Huang: Two factors contribute to the problem of population aging. The first is increasing longevity. The second is the decline in the working-age population. It’s a good thing that people are living longer. It’s an affirmation of our past social and economic progress. So, the real problem is low fertility, which threatens our future.

Decades of population control have kept the fertility rate suppressed. A shrinking working-age population will tip the balance of the social security system, and deprive the future economy of a young and plentiful labor force. That’s why we need to remove population controls. It won’t immediately fix population aging, but it’s about the long-term future of the country.

What’s the relationship between population size and innovation?

Zuo: No one really knows. Studies have shown that for an average person, creativity peaks around the age of 40. Ageist as it may sound, a population with a huge percentage of old people probably is not as innovative as it would be with a younger population. On the other hand, population aging can stimulate innovation in unexpected ways. A society grappling with the burgeoning burdens of elderly care will be more incentivized to find solutions. We’ll soon see how things unfold in different parts of the world.

Huang: Innovation comes from demand. A large, diverse, and dynamic market boosts competition, incubates talent and creates new demand in more new areas. Also, in areas that require intensive early-stage capital investment, such as artificial intelligence or new energy, populous countries with a large and vibrant economy are more likely to come up with the massive financial, technological, and social resources needed.
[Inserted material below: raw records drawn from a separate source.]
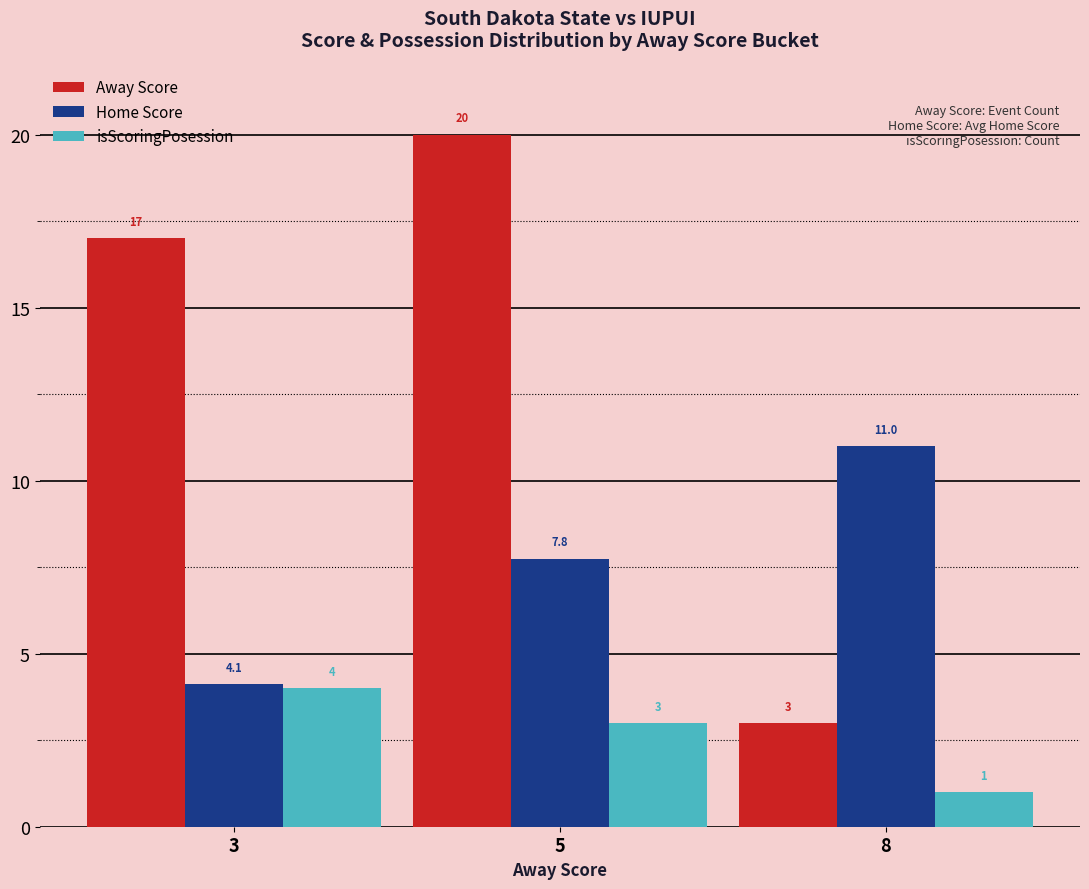

What is the difference between the highest and lowest values at 3?

13.0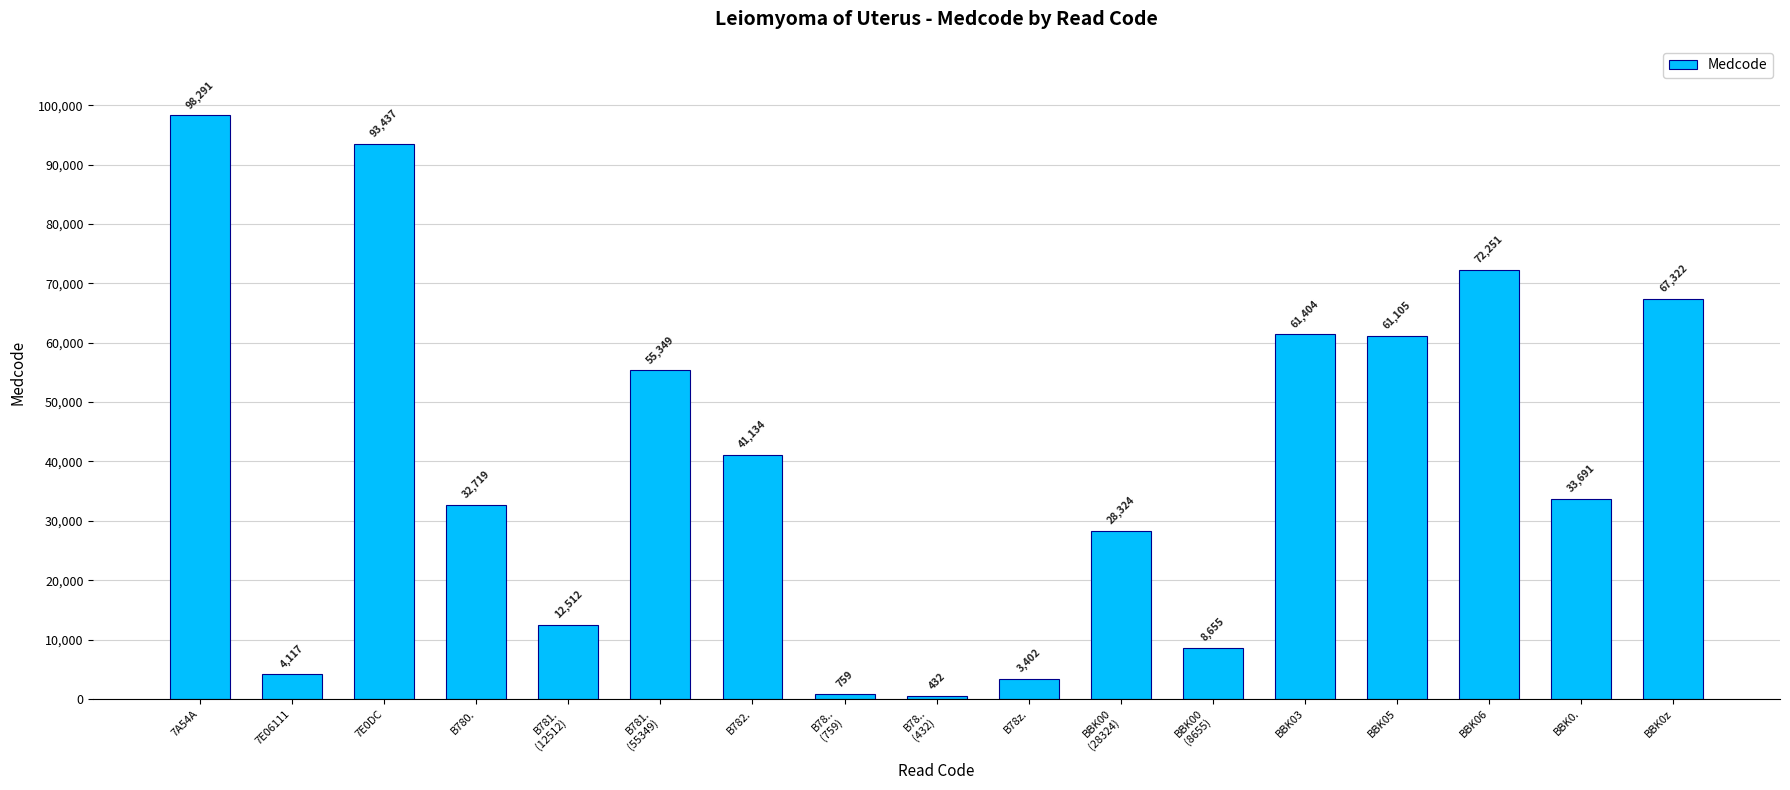

Where does the data first go above 33691?

7A54A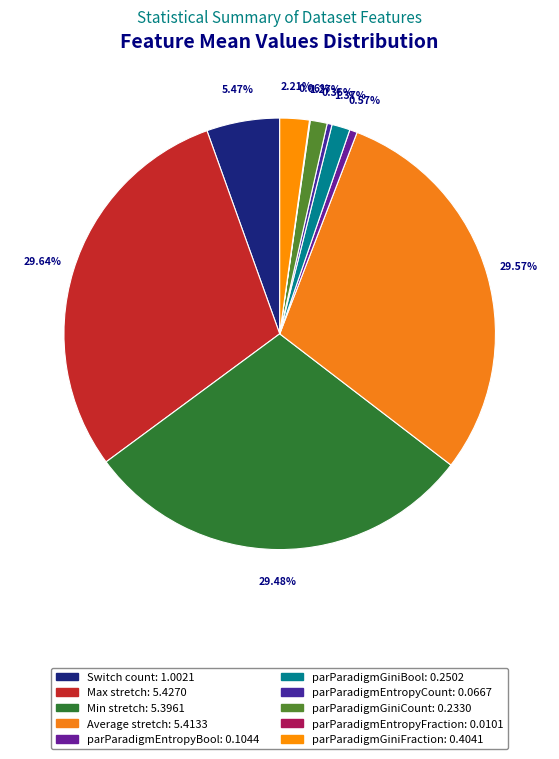

To the nearest percent, what portion does Max stretch represent?

30%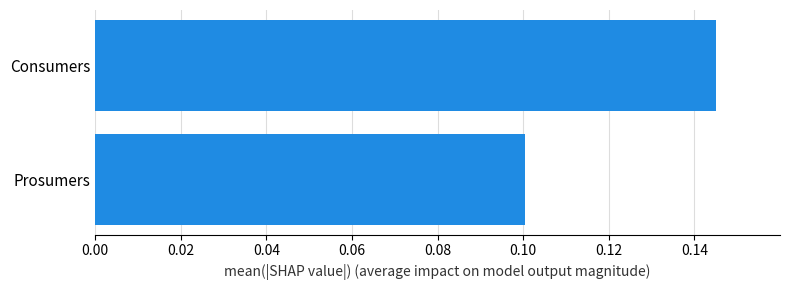

Is it true that the value at Prosumers is 0.1?

True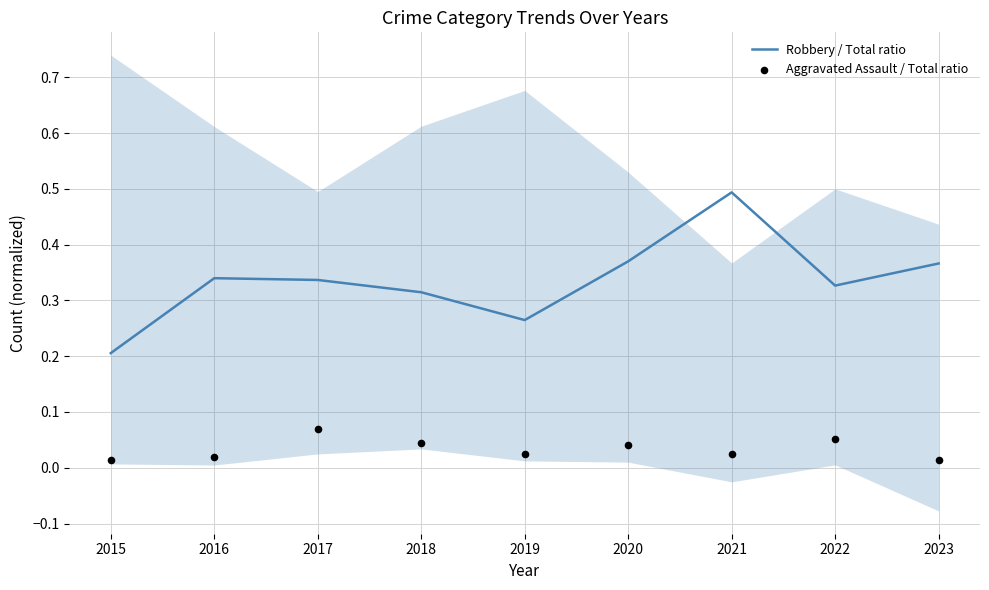

At how many categories does at least one series exceed 0?

9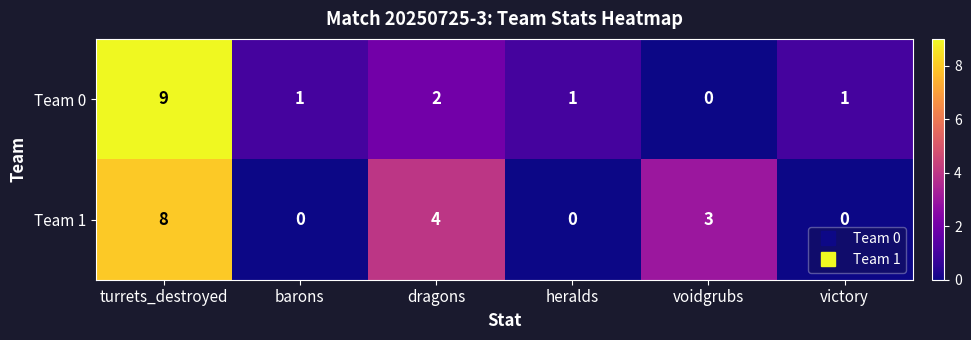

What is the maximum value shown in the chart?

9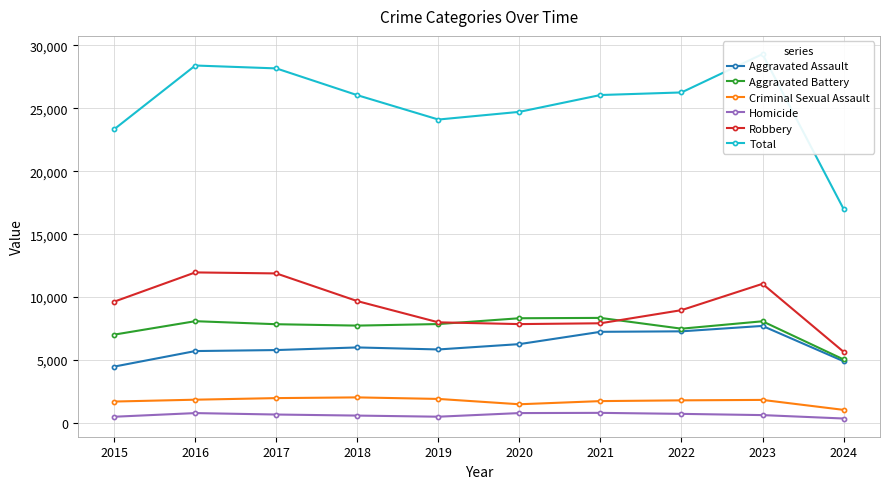

How many categories are shown in the chart?

10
Not everyone agrees with this. Switzerland and Scandinavian countries are very small, but they are rich and technologically advanced. This, however, does not run counter to my argument. Their achievements are, in fact, the due result of their close connection to the EU, in which commercial, academic, and cultural exchanges take place in a pretty much borderless fashion.

This shows the importance of connectivity. The easier it is for people to connect with each other, the wider their interpersonal networks, the more knowledge sharing and idea exchange. I have believed in this since when I was studying in the US, and I’ve seen this happening now in China too.

What’s next for population policy?

Zuo: I think we should strive for “reproductive autonomy.” Each couple should decide for themselves when to have children and how many to have. And as soon as possible. The two-child policy emerged very quickly, and I believe we can do it again. We should focus on encouraging births and improving the quality of the labor force.

Huang: I believe all restrictions should and will be removed. Low fertility is a time bomb. Next year’s census data will give policymakers a better idea of specific steps. But the urgency of encouraging births is plain to see.